In reality, both studies and common sense tell us that most patients who are given the diagnosis of CRPS-I are really just incorrectly diagnosed CRPS-II patients. In other words, most CRPS-I patients are really CRPS-II patients. Unfortunately, many doctors making the diagnoses lack the training necessary to discern the location of the underlying peripheral nerve injury. This is the great secret as to why CRPS-I and CRPS-II patients both present with the same symptoms and signs – in most cases, they are suffering from the exact same underlying problem!!!
So why is this important? The reason this is important goes back to the original problem in CRPS with the smoke/fire analogy. It’s the underlying peripheral nerve injury (the fire) that produces the visible sympathetic motor reflex manifestations (the smoke) that everyone treating CRPS fixates on. The current system spends its efforts focusing on the smoke rather than the fire when it should be the other way around. Although treating the symptoms related to the sympathetic response is helpful, it rarely ever results in a cure for the patient. In order to really eradicate the problem, it is imperative to put out the fire! In other words, until you locate and deal with the underlying peripheral nerve injury, thereby shutting off the constant pain signal to the brain, it is very difficult to break the cycle and allow the patient be freed from the prison of pain!

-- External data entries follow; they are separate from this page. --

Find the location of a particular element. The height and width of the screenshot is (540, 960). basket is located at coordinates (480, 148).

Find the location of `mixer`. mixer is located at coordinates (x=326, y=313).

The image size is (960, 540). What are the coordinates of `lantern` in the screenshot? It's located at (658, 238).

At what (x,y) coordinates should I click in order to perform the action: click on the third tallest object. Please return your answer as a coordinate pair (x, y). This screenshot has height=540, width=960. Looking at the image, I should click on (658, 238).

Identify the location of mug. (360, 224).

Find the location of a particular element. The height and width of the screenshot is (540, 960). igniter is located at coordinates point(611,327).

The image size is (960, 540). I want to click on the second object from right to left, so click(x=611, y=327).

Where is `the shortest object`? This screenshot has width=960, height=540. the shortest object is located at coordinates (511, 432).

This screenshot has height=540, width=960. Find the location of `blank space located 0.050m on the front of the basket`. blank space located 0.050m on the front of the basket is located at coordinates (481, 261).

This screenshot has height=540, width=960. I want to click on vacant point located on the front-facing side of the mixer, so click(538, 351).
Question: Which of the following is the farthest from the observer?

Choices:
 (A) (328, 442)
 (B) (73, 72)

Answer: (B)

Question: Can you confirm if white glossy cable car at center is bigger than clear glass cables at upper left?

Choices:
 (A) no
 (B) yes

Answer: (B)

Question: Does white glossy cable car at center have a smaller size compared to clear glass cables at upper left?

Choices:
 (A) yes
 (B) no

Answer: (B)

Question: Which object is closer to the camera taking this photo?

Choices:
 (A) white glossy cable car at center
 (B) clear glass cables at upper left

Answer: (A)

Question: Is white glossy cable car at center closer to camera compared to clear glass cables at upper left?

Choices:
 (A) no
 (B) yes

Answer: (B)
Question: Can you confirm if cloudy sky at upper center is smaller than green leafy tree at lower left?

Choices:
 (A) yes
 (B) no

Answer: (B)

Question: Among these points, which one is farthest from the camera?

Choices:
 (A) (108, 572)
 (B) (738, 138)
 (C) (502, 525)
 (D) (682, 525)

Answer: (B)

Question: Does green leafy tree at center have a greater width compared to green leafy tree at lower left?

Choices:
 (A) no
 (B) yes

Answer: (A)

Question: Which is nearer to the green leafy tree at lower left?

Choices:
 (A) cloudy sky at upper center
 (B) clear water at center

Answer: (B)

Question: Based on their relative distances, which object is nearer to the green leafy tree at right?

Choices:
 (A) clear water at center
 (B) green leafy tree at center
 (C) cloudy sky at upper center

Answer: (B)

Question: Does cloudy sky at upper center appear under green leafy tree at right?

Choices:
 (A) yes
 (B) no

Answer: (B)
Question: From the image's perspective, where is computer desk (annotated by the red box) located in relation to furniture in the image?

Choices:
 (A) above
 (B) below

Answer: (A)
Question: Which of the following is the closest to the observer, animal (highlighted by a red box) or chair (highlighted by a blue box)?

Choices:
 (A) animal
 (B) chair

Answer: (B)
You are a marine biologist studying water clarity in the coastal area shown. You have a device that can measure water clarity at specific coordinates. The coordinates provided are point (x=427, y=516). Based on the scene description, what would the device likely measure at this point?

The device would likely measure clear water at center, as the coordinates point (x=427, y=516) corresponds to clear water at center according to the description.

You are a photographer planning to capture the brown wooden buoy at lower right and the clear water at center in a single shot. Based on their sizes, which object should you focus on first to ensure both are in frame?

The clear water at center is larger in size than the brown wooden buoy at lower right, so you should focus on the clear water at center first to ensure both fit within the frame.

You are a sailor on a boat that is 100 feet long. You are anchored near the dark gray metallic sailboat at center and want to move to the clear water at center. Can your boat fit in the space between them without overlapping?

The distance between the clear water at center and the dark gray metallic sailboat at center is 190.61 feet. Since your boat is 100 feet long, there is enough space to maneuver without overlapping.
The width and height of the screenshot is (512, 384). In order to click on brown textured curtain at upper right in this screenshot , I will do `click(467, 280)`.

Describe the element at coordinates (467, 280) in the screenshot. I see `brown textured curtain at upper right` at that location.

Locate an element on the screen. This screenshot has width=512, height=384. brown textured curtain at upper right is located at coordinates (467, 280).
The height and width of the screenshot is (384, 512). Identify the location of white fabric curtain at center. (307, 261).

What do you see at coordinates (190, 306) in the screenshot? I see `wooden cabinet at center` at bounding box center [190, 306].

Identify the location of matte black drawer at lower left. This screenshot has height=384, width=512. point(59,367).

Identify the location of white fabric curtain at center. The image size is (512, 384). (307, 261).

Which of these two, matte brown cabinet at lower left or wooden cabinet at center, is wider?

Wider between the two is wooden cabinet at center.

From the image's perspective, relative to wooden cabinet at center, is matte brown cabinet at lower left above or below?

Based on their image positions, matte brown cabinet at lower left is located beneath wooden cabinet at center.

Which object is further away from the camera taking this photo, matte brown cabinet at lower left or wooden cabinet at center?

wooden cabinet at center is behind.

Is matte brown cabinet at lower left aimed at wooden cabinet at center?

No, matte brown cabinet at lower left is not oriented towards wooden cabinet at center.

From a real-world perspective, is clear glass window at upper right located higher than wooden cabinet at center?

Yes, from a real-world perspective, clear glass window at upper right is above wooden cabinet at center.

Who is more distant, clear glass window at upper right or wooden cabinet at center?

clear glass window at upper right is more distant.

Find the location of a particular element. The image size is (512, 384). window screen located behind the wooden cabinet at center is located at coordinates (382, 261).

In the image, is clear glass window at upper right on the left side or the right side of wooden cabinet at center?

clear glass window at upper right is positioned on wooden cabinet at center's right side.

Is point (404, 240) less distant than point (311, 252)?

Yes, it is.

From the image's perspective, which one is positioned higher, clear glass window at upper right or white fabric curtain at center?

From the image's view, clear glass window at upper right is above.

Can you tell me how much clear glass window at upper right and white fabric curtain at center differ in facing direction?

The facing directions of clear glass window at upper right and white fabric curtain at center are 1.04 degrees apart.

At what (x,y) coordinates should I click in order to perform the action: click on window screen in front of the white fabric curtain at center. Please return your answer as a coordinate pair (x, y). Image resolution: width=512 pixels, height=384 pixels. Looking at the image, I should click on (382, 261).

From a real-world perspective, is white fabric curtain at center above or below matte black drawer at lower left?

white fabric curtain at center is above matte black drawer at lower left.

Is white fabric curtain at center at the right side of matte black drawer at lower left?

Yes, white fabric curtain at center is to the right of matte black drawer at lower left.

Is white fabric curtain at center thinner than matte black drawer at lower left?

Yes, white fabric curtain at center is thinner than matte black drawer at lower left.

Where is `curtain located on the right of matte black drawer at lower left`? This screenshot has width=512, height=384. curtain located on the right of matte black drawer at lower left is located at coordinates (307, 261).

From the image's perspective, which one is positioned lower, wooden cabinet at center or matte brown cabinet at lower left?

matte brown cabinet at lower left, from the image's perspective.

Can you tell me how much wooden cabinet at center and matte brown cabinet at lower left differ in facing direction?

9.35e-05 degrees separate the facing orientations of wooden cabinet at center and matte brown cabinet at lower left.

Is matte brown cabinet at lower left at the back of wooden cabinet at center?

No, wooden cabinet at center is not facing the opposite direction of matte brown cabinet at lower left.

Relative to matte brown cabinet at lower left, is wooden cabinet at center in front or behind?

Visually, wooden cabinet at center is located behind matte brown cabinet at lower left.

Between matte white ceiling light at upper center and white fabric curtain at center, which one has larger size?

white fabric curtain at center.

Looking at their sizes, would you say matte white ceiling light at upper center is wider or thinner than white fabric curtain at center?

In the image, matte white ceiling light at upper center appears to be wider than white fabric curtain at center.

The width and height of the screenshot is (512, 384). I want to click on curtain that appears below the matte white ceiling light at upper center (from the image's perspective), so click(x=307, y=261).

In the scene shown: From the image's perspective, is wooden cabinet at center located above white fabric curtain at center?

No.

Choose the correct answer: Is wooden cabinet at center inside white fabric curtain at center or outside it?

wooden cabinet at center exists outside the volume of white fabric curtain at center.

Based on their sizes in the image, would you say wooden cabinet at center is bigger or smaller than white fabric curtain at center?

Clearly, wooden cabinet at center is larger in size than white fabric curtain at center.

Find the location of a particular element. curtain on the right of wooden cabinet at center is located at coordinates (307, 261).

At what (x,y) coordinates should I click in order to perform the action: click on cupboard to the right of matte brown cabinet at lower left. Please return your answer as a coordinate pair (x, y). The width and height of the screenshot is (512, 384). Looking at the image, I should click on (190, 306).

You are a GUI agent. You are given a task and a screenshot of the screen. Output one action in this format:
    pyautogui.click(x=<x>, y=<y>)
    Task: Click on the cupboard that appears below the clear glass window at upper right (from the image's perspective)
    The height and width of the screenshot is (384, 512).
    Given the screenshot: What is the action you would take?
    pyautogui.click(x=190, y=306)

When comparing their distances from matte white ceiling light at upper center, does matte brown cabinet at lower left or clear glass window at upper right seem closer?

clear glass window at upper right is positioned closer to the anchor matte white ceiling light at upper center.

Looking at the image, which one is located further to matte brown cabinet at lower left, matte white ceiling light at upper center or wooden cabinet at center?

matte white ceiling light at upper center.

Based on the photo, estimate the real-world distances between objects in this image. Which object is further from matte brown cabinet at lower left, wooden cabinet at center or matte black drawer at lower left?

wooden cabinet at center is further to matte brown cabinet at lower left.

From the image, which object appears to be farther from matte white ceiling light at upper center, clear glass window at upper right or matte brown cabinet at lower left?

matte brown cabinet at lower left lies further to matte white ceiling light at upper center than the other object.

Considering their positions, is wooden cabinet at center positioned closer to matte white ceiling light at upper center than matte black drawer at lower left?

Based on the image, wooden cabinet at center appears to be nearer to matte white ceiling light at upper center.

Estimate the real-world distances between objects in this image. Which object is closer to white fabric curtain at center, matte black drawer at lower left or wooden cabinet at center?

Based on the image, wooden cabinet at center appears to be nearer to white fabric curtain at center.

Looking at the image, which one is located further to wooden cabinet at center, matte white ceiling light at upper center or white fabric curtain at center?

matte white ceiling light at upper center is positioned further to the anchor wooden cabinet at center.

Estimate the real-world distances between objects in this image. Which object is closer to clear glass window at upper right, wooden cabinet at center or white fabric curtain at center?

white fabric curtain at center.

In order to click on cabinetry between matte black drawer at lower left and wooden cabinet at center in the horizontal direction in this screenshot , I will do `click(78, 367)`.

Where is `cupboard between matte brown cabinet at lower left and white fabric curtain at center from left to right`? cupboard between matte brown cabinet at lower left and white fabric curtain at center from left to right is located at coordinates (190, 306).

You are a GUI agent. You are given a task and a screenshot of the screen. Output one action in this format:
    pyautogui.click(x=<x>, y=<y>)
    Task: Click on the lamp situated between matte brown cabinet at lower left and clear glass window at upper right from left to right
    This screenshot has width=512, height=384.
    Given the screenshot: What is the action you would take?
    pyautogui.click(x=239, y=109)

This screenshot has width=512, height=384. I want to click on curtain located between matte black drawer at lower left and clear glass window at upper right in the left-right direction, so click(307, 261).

In short, most cases of CRPS-I are really CRPS-II with a readily identifiable peripheral nerve injury (or injuries). These underlying nerve injuries usually take the form of nerve compression or sometimes neuromas, typically of smaller, relatively unimportant cutaneous (skin) nerves. The good news is that once the underlying peripheral nerve injuries are identified, appropriate surgical measures can be used to decompress pinched nerves or disconnect or reconstruct damaged nerves. This approach is very successful for resolving the horrible pain of CRPS and restoring the patient to a more normal quality of life.